How is this possible?
Unlike sugar, which breaks down into chemicals that bacteria thrive on, xylitol slows the growth of cavity-promoting bacteria in the mouth by up to 90 percent. Xylitol can even reverse tooth decay that has already occurred.
A further bonus: xylitol stops the production of acid, which prevents destruction of the tooth enamel—and enables the enamel to rebuild itself. Add reduction in dental plaque, tooth erosion, and gum inflammation to the list of benefits and you can see why this hard-working compound comes out a winner.
The dental benefits of xylitol have been recognized since 1970, and both Health Canada and the Food and Drug Administration (FDA) support its use for oral care.
So where can I get it?
You can find a variety of products sweetened with xylitol, including candy, chewing gum, toothpaste, and dental floss. You can also buy it as a bulk sweetener. Check out the website www.xylitol.org for more information about products containing xylitol.
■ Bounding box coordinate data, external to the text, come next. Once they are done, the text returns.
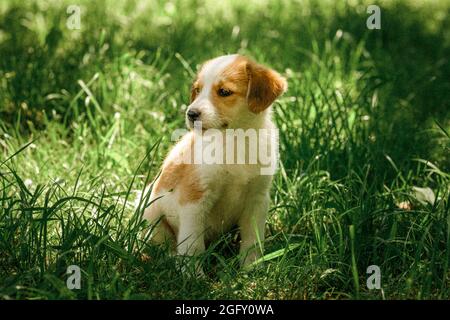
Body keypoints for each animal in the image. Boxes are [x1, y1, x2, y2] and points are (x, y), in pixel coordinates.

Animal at [142, 54, 286, 268]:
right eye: (197, 90)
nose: (191, 114)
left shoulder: (258, 198)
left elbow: (253, 240)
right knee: (162, 246)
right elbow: (192, 246)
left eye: (224, 92)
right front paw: (192, 273)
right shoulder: (195, 199)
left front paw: (251, 269)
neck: (235, 139)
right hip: (149, 211)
How much should I consume?
To get the dental benefits from xylitol, you need to consume four to 10 grams of it per day. Check the packaging for xylitol content. Here’s a tip: frequency is more important than quantity. Aim to use xylitol three to seven times per day.
Any health benefits besides better teeth?
Yes, and they’re big ones: Xylitol can help stabilize blood sugar, increase bone density, and promote weight loss.
Any side effects?
Xylitol has no major side effects. Excessive consumption may lead to abdominal symptoms such as diarrhea, but unless you go overboard there’s really no downside. So suck, chew, and sprinkle away—as long it’s sweetened with xylitol!